* **ASSIGNMENT**: Repeat the lines of the data exactly, from the first one through the one that contains "the green plastic chair at point 131,230 | 98".

* **DATA FOR THE TASK**:
========================================

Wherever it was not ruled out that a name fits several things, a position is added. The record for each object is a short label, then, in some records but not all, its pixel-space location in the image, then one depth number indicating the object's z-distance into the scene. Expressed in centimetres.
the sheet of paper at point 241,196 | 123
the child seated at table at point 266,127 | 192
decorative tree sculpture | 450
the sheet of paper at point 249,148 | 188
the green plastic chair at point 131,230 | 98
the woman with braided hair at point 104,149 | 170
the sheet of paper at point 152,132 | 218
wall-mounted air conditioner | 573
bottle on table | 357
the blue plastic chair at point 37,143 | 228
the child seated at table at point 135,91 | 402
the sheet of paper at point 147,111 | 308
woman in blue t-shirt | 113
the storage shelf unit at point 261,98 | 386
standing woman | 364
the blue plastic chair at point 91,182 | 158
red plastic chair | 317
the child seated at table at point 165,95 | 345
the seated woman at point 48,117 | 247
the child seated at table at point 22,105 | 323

========================================

* **ANSWER SECTION**:
Wherever it was not ruled out that a name fits several things, a position is added. The record for each object is a short label, then, in some records but not all, its pixel-space location in the image, then one depth number indicating the object's z-distance into the scene. Expressed in centimetres.
the sheet of paper at point 241,196 | 123
the child seated at table at point 266,127 | 192
decorative tree sculpture | 450
the sheet of paper at point 249,148 | 188
the green plastic chair at point 131,230 | 98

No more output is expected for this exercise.